Source passage:
──────
It may also be possible that at the high concentrations, the concentration will be so high that

the electrostatic and entanglement forces marginalizes the viscosity amplifying effect of the

hydrophobic interactions. The scenario being that the concentration now will be sufficiently

high enough to form very strong entanglements. The representation of forces at work may

now be such that the viscosity measured may represent something like 90 percent

entanglement, 8 percent cationic cross-linking and 2 percent hydrophobic interactions [11].

86

In the dilute regime, where the polymer molecules occur in single coils, viscosities of both

HPAM’s and HMPAM are relatively similar [11]. This and the viscosity-increase at high salinities

for the hydrophobic polymers can be also be explained through the HLB-value of the polymers.
──────
[Pixel coordinate tracking data]
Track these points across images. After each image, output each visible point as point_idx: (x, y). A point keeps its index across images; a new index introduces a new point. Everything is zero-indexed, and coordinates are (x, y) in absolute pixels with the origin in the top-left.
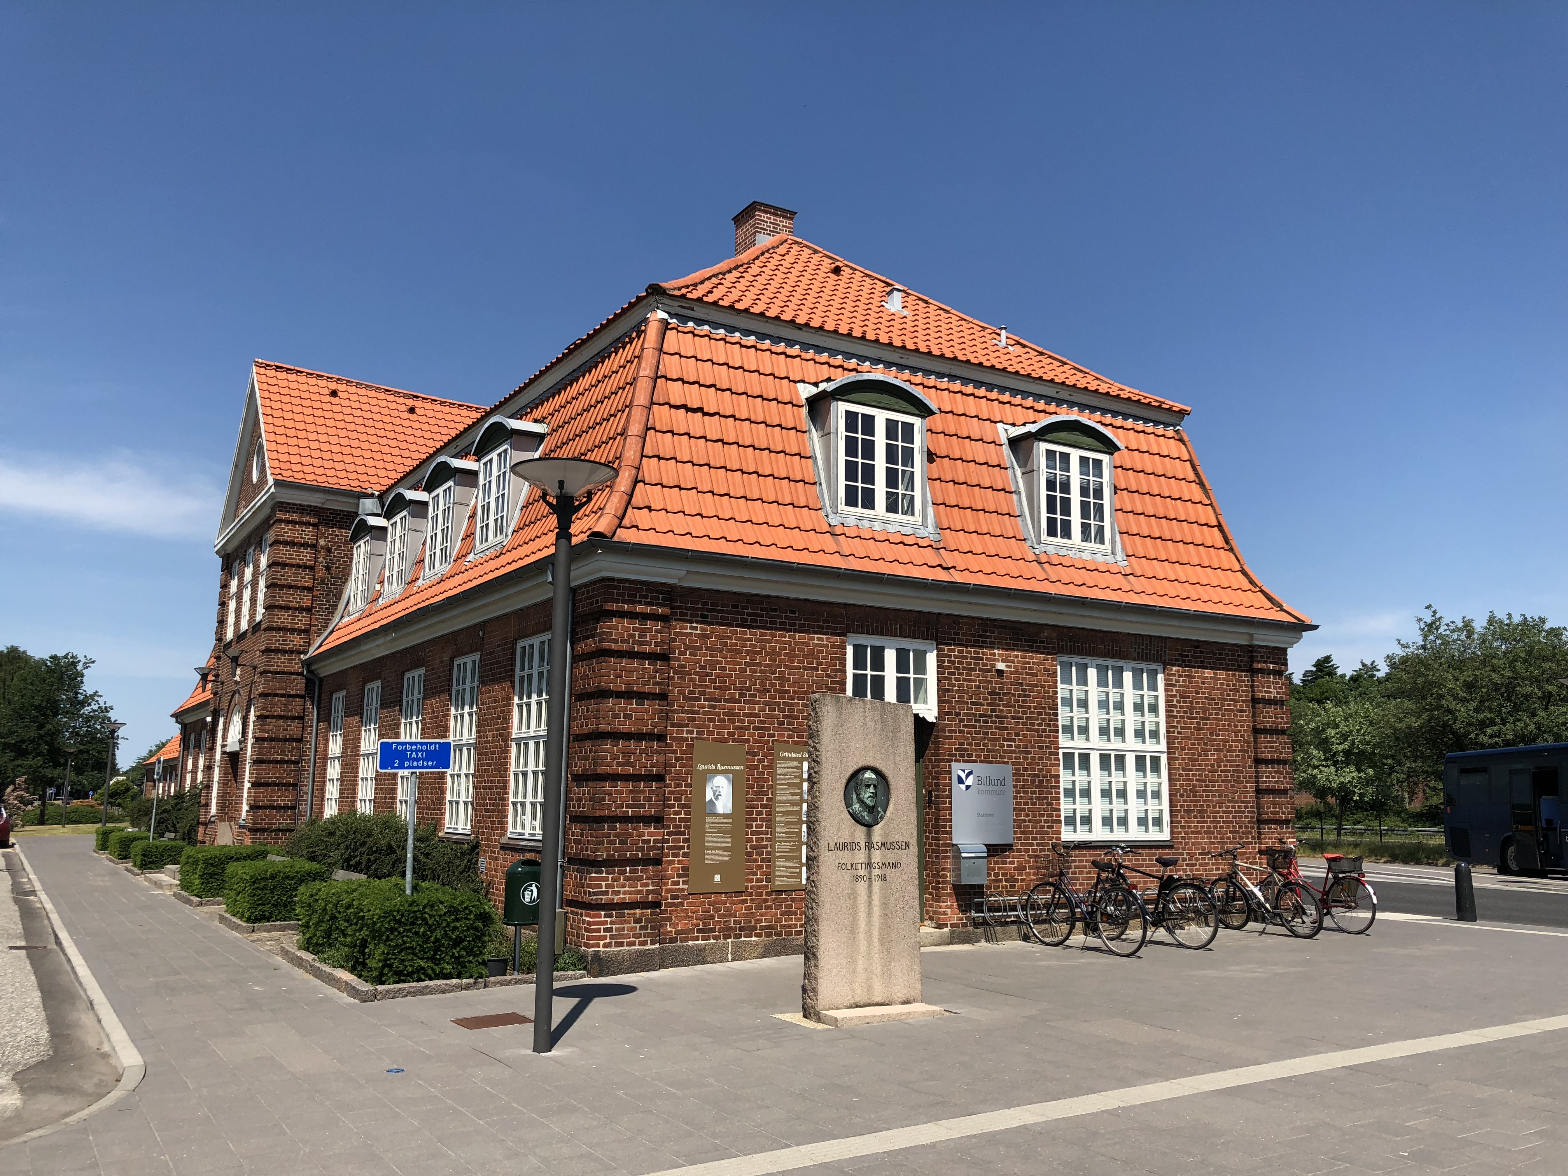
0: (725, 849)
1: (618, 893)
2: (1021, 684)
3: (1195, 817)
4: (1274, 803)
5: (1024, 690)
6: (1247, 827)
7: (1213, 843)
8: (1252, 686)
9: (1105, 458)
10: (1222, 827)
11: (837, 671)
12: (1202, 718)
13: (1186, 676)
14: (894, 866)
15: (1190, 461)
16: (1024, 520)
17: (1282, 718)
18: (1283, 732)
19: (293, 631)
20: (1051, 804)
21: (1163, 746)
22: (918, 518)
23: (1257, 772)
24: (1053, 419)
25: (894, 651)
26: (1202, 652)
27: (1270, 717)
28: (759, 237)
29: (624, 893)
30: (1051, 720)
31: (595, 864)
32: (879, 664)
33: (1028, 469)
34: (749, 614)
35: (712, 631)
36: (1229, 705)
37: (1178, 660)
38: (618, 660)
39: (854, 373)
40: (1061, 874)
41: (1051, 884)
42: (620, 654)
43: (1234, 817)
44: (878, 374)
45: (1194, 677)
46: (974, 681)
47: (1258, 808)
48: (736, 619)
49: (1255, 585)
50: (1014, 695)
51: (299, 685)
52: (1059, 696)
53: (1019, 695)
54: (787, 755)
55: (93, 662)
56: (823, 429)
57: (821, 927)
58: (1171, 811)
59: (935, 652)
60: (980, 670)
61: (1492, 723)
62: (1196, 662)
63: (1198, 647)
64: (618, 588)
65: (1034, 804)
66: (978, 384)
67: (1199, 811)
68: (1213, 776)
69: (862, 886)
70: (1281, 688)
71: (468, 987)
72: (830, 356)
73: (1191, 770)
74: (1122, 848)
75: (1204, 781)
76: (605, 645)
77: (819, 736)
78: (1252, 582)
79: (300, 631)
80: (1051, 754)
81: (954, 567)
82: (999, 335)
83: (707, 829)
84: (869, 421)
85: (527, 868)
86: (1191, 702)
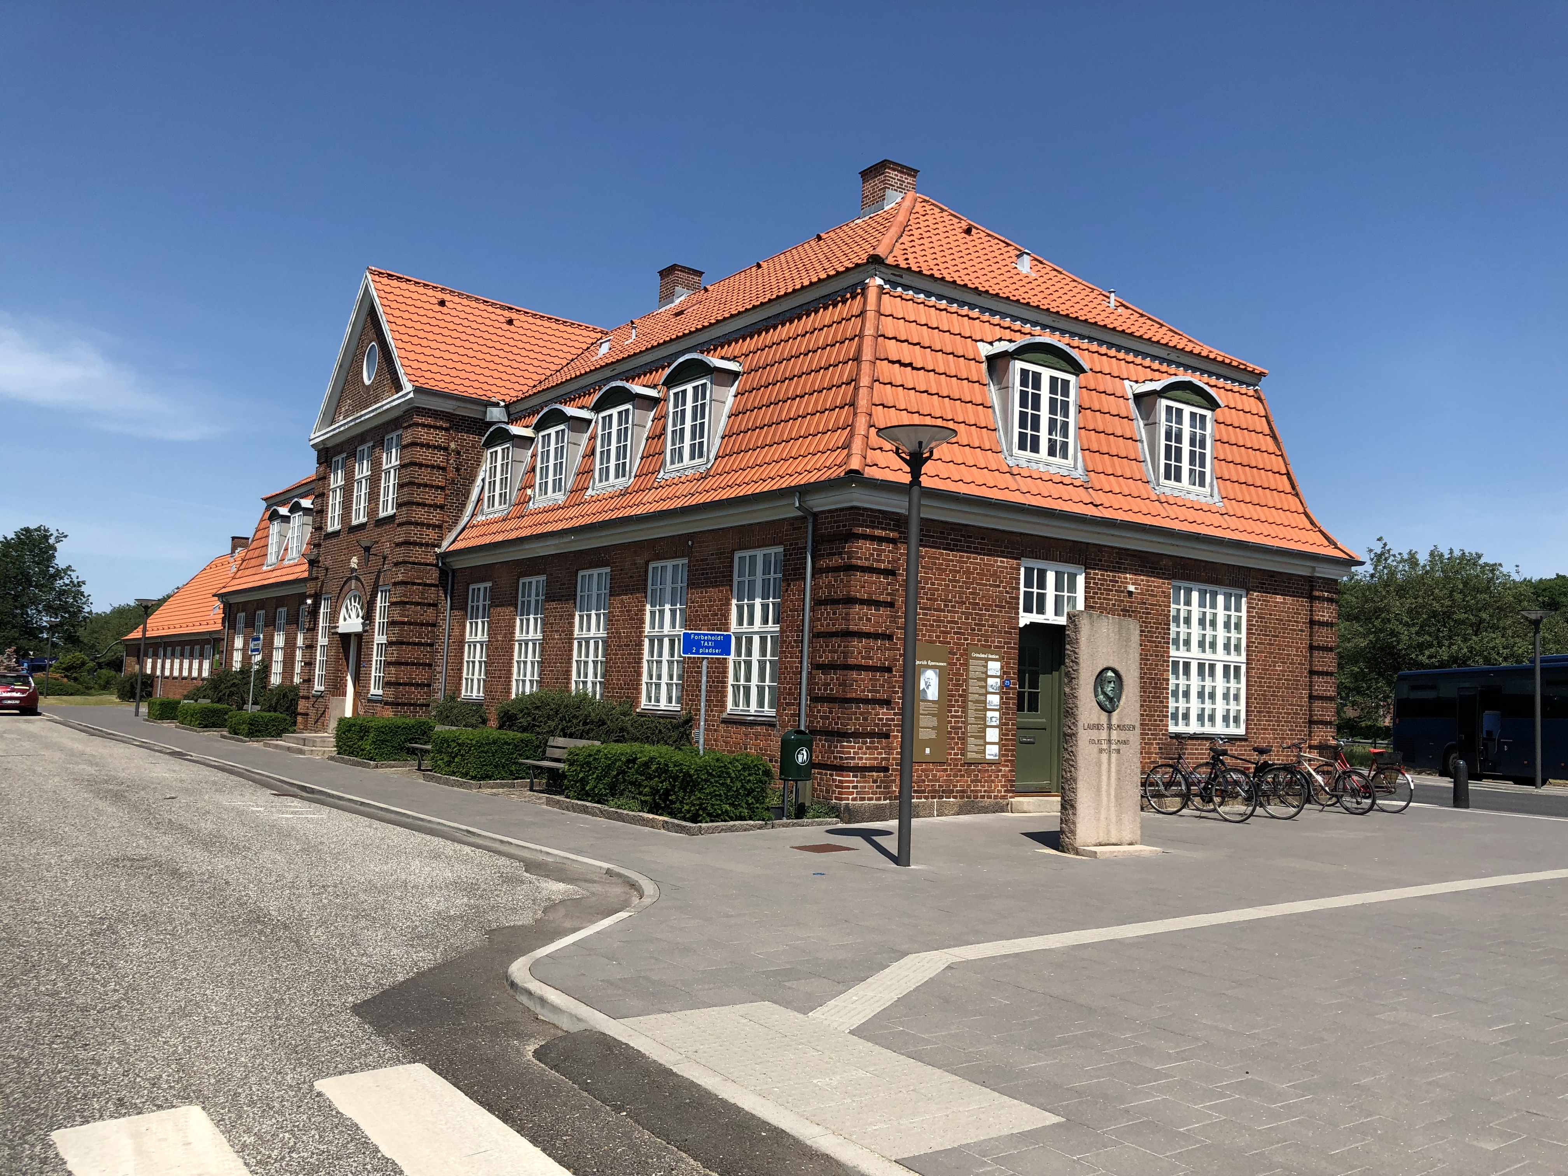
0: (933, 728)
1: (861, 759)
2: (1145, 603)
3: (1265, 716)
4: (1322, 707)
5: (1147, 608)
6: (1301, 727)
7: (1276, 738)
8: (1311, 611)
9: (1208, 414)
10: (1283, 726)
11: (1013, 588)
12: (1273, 636)
13: (1264, 601)
14: (1125, 742)
15: (1266, 417)
16: (1147, 465)
17: (1331, 638)
18: (1331, 649)
19: (428, 526)
20: (1162, 702)
21: (1243, 658)
22: (1070, 461)
23: (1311, 682)
24: (1174, 379)
25: (1054, 573)
26: (1275, 581)
27: (1323, 637)
28: (889, 192)
29: (865, 758)
30: (1165, 634)
31: (844, 735)
32: (1042, 585)
33: (1150, 421)
34: (952, 540)
35: (926, 552)
36: (1293, 626)
37: (1257, 587)
38: (862, 574)
39: (1028, 337)
40: (1180, 758)
41: (1170, 766)
42: (864, 569)
43: (1292, 718)
44: (1047, 338)
45: (1269, 601)
46: (1111, 600)
47: (1310, 711)
48: (942, 544)
49: (1316, 526)
50: (1140, 612)
51: (433, 576)
52: (1171, 614)
53: (1143, 613)
54: (978, 655)
55: (66, 536)
56: (1000, 383)
57: (1078, 786)
58: (1247, 711)
59: (1084, 574)
60: (1116, 591)
61: (1431, 646)
62: (1271, 589)
63: (1272, 577)
64: (863, 515)
65: (1150, 702)
66: (1111, 345)
67: (1268, 712)
68: (1279, 683)
69: (1104, 756)
70: (1332, 613)
71: (760, 828)
72: (1001, 318)
73: (1263, 678)
74: (1222, 739)
75: (1272, 687)
76: (854, 561)
77: (1077, 643)
78: (1312, 523)
79: (434, 526)
80: (1164, 661)
81: (1101, 505)
82: (1109, 298)
83: (921, 712)
84: (1037, 377)
85: (800, 736)
86: (1266, 622)
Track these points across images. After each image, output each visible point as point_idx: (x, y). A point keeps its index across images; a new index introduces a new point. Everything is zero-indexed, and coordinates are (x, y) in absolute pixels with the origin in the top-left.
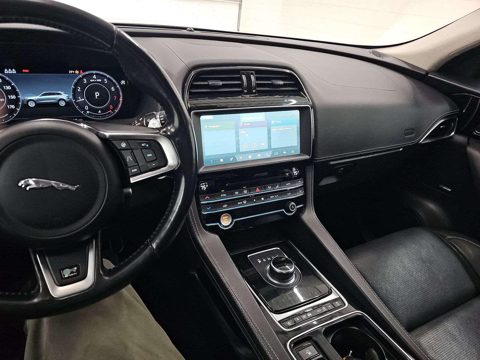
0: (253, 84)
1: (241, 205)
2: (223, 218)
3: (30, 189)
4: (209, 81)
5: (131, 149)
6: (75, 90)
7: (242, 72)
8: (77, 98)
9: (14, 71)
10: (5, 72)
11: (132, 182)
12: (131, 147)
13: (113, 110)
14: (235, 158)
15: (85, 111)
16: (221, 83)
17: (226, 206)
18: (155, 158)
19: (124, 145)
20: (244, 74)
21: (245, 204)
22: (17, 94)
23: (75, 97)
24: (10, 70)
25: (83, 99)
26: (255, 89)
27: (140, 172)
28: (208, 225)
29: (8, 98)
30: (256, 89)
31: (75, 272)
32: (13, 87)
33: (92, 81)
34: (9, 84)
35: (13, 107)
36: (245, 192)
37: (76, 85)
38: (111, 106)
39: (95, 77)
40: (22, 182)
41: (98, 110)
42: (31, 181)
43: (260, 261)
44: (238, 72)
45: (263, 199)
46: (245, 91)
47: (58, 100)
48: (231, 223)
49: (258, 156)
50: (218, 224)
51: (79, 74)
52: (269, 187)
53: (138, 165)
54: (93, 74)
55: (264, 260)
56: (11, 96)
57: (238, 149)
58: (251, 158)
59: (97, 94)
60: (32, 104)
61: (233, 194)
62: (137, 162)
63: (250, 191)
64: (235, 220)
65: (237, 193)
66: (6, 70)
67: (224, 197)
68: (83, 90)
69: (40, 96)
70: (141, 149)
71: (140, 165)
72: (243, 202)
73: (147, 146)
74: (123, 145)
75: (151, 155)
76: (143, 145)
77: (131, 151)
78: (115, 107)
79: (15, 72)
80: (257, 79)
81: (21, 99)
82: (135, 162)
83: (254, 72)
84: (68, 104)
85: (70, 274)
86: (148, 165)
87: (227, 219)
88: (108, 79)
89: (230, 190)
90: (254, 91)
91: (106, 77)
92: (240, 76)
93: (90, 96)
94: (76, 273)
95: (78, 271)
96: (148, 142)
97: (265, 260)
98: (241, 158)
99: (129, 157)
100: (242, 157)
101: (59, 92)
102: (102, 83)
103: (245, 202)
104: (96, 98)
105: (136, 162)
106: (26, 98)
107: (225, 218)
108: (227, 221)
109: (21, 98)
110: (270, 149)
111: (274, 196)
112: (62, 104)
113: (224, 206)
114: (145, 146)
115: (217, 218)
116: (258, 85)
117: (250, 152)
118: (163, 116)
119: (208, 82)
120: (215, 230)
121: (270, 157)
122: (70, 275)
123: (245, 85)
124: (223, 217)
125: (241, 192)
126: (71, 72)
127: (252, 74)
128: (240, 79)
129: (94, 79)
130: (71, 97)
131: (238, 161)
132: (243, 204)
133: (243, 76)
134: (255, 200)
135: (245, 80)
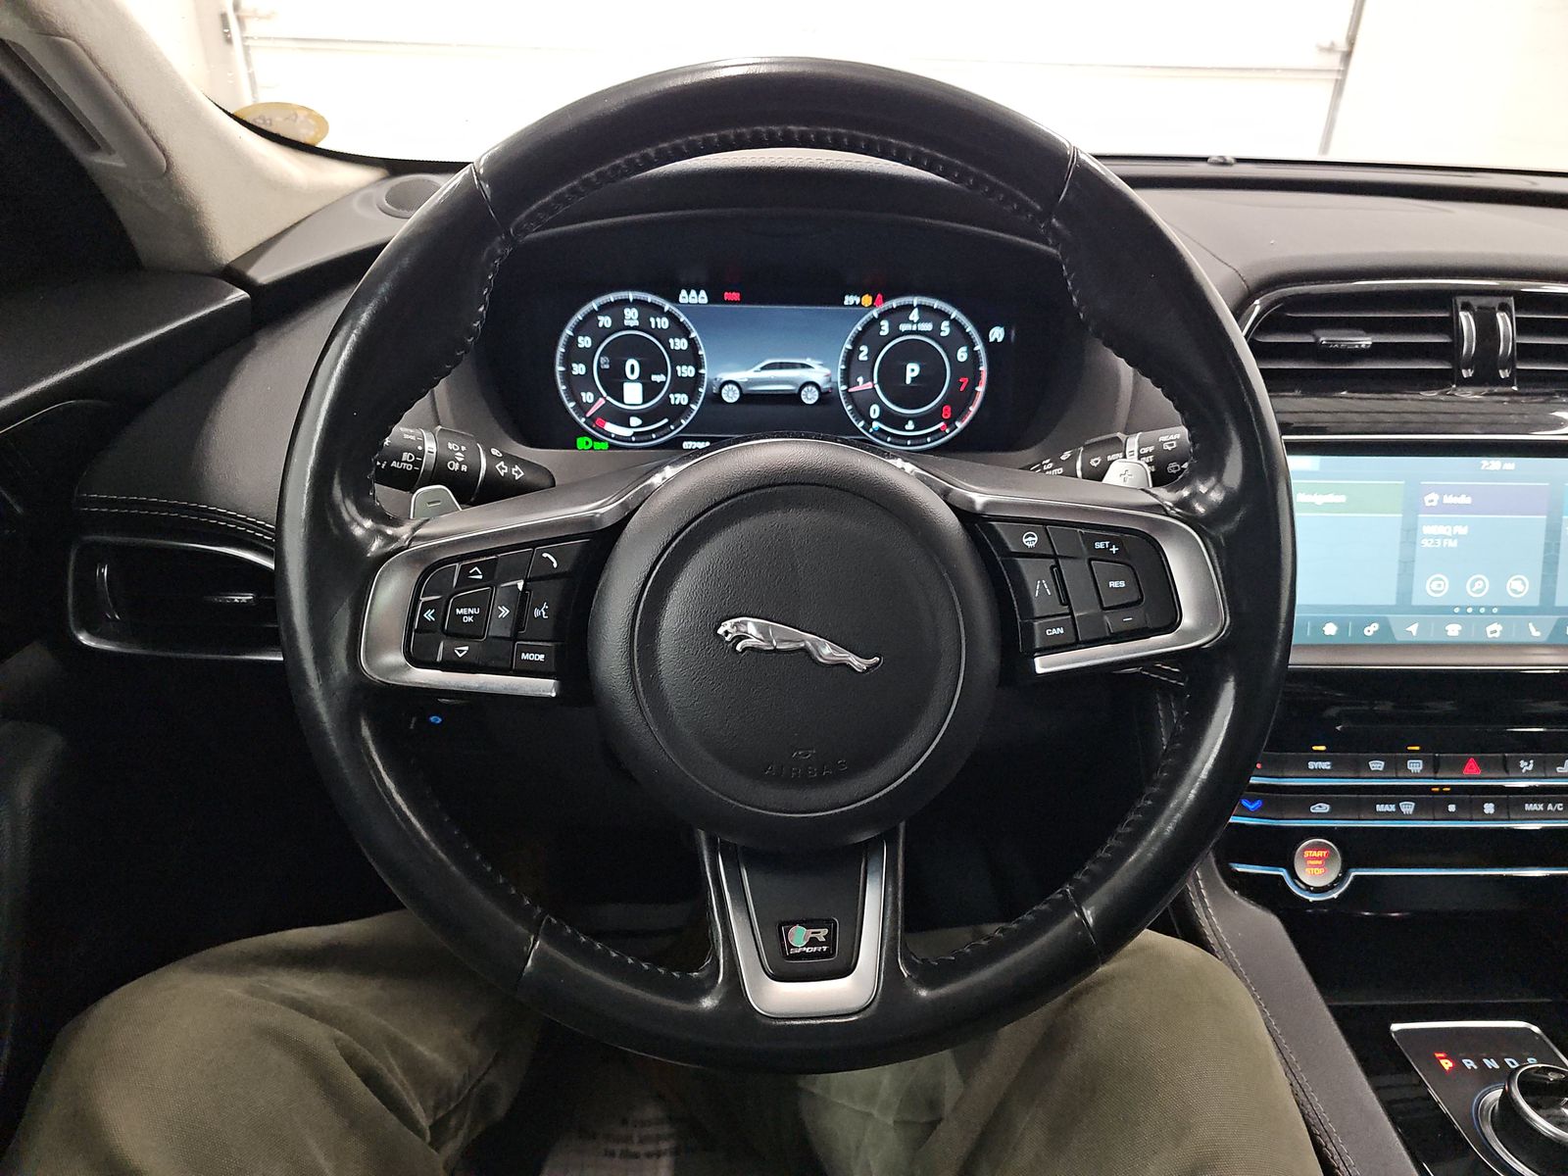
──────
Brief 1: In the polymer viscosity passage, what share of the measured viscosity at high concentrations might come from hydrophobic interactions?
Brief 2: Write the next part of the polymer viscosity passage, picking up after its final sentence.

Response box 1: About 2 percent.

Response box 2:
According to the findings of Feng et al. [25], in a dilute system, associative polymers with lower

HLB-values are expected to generate lower viscosities compared to a polymer with a larger

HLB-value. This is due to the single coils having a low HLB-value being less soluble with

increasing solution polarity [8]. Their lower solubility causes them to intramolecularly contract

more extensively than their more soluble counterparts, thereby obtaining smaller

hydrodynamic volumes. Their smaller hydrodynamic volumes makes them generate lower

viscosities [8]. This lower viscosity in the dilute regime was not observed in our measurements

(Figure 4.19).

In the more concentrated regimes, greater hydrophobicity brings about higher viscosities

(4.15 and 4.16). The polymer molecules now find themselves close enough to each other to

form entanglements and complexes [25]. The greater hydrophobicity favours aggregation of

larger molecular complexes and entanglements because of their stronger hydrophobicity [55].

Increased solution polarity amplifies this trend by making the hydrophobes less soluble (Figure

4.15 and 4.16). This further forces them into developing micellar-like structures and

aggregates that increases their hydrodynamic volume (Figure 2.2.9) [8].

Measurements by the rheometer for dilute polymer concentrations, the viscosities will

furthermore be so low that the deviations in the measurements by the rheometer reaches

critical levels. The data therefore needs more qualitatively viewing for the lower

concentrations. The data measured at higher concentrations can probably safely be viewed in

a more quantitative light.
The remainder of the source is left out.